Emma MacDonald DOC #1 – There’s no wisdom in knowing the capital city of Tajikistan
The first week or so of school has made me feel like the total embodiment of this video. Between fixing my sleep schedule, dragging around my massive Bio 11 textbook, and auditioning for theatre, Philosophy has been this beautiful, tranquil class that I come into excited to learn, listen, and discuss. I knew what to expect coming into this class (Creating my own criteria sheet? Piece of cake.), however, I don’t think my brain has really let all the theoretical subject matter fully sink in yet.
However, despite all of this, I have been able to set down some goals for myself to help guide my learning through this course, they are as follows:
- Develop my knowledge of philosophy, and be able to take that into my world and make connections in everyday life, and bigger things.
- Create more conversations about philosophy/with philosophical themes.
- Formulate deeper, refined questions.
- Define my own “loving of wisdom” meaning, establishing my own personal philosophy. Through this course I want to accumulate a set of morals, values, ethics, and outlooks on life that are personal and thought of by me. I don’t plan on living life guided by someone else’s philosophies.
*These goals are subject to change and will most likely change throughout the year*
As well, I made some quick goals for this post/upcoming weeks in Philosophy:
- Have a better understanding of what I want to get out of this course.
- Create my own “launchpad” of resources I can use for further reading and understanding.
- Speak up more in class.
The last goal was a bit of a surprise for myself when I wrote it down, because I’m usually not someone who sits quiet in a class. I think since I’ve been thrown into the course head on, everything is taking a bit longer to settle. However, like Mr. J said, confusion is an okay place to start.
Speaking of confusion, what is love? what is wisdom? and I being a young and naive ~teen~ wouldn’t have any conception of either right? Wrong! This first activity in class really had me thinking of what each thing was and being able to talk about what each meant to other people really opened my eyes (and ears). What I found love to be was a commitment, a purpose, and a personal understanding of something that everyone understands. Another idea I heard from someone that struck me was that love is wanting to see someone be as successful and happy as you are. Wisdom for me on the other hand is the outcome of experiences, good or bad, and then learning from them. I can define it as something that can be taught, but is better learned first hand, and it’s an acceptance of failures, faults, and your own past. Because of this discussion, I discovered something for myself, that’s helped with the building of my philosophy. There is a difference between knowledge and wisdom. Knowledge to me is facts such as the square root of nine is three, or that the capital of Tajikistan is Dushanbe. Wisdom however is something that is learned over time, and isn’t alway factual to say. Between those two, both are important to my personal philosophy, only wisdom reigns higher than knowledge.

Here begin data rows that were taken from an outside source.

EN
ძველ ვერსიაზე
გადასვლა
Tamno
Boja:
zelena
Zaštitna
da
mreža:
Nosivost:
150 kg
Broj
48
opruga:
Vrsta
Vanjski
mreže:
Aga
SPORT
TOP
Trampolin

I know that I’m not going to be the greatest thinker in our time once I finish this course, but I’m going to push myself to conceptualize and think philosophically more often in my day-to-day life than I did before. All I know so far is that I have a desire for learning more about philosophy, and can’t wait to get back to class.
Final note, I’ve attached the first piece of philosophical material I ever experienced in my life. I’m pretty sure I was almost nine when a family friend of mine showed me this, and after watching the video, I went home and finished the entire series. Did I really understand most of it? No. Did I enjoy re-watching them? Yes.